Photographs By Greg Day

March 1, 2019 – May 17, 2019

 

Evocative, Elegant and Edgy, Greg Day’s photographs of guerilla performance artist Steven Varble, transports viewers back to the sizzling, streets of Manhattan in the 1970s. Masterfully curated for the One Archives by David J. Getsy, and supported by the City of West Hollywood, the exhibition has an amazing array of Day’s photographic portraits. A most phenomenal video, replete with a phantasmagorical soundtrack, shows Varble deep in character as a perverted Greta Garbo, as a demented wood nymph, or assuming a host of other bizarre and sometimes impishly splenetic personalities.
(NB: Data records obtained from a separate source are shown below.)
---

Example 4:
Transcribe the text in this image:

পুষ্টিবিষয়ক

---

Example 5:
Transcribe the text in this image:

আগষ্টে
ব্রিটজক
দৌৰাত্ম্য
In costumes made from trash, food waste, and stolen objects, Stephen Varble (1946–1984) took to the streets of 1970s New York City to perform his “Gutter Art.” With disruption as his aim, he led uninvited fancy dress tours through the galleries of SoHo, occupied Fifth Avenue gutters, and burst into banks and boutiques in his gender-confounding ensembles. Varble made the recombination of signs for his sexuality a central theme in his increasingly outrageous outfits and performances.  He enacted his dual sexuality as an open question in both his life and his work, sometimes identifying as a female persona, Marie Debris, and sometimes playing up his appearance as a gay man. Only later would the term “genderqueer” emerge to describe the kind of self-made, non-binary libidinous identity options that Varble adopted throughout his life and in his disruptions of the 1970’s art world.

At the pinnacle moment of the artist’s public performances, the photographer Greg Day (b. 1944) captured the inventiveness and energy of his splendiferously costumed confrontations. Trained as an artist and anthropologist and with a keen eye for documenting ephemeral culture as it flourished, Day took hundreds of photographs of Varble’s trash couture, and Varble’s appearance events in 1975 and 1976. This exhibition brings together a selection of Day’s photographs of the artist’s performances and also includes Day’s photographs of Varble’s friends and collaborators such as Peter Hujar, Jimmy DeSana, Shibata Atsuko, Agosto Machado, and Warhol stars Jackie Curtis, Taylor Mead, and Mario Montez.

 

Stephen Varble at the 12th Annual Avant-Garde Festival, 1975

Stephen Varble in the Suit of Armor, October 1975

Stephen Varble in the Elizabethan Farthingale, October 1975

 

Varble sought to make a place for himself outside of art’s institutions and mainstream cultures all the while critiquing them both. Day’s images are both about a synergistic artistic friendship and about the queer networks and communities that made such an anti-institutional practice imaginable. Together, Varble and Day worked to preserve the radical potential of Gutter Art for the future.

The Gutter Art of Stephen Varble builds upon the 2018 retrospective exhibition of Varble’s work at the Leslie-Lohman Museum of Gay and Lesbian Art, New York, titled Rubbish and Dreams: The Genderqueer Performance Art of Stephen Varble, as featured in the New York Times on January 11, 2019.  The One Gallery exhibition with Day’s photographs of Varble explores the ways in which Varble’s disruptive performance art has lived on primarily through Day’s shots.  These portraits distill Varble’s inventive costumes, transformed trash, and public confrontations. The Critical Eye has seen both the New York and West Hollywood exhibitions. Both companion shows are branded by potent curation and by Day and Varble’s extreme creativity.

David J. Getsy’s curation is wildly incisive and revelatory. He will conduct a lecture about the exhibition on Saturday, April 13th, from 2-3: 30 pm in the West Hollywood Library. Photographer Greg Day will conduct tours of the exhibition every Sunday in April from 12-2pm in The One Gallery at 626 N. Robertson Boulevard in West Hollywood. The gallery is open Tuesday through Sunday. This is one of the best shows produced by the One Archives and all involved should be saluted.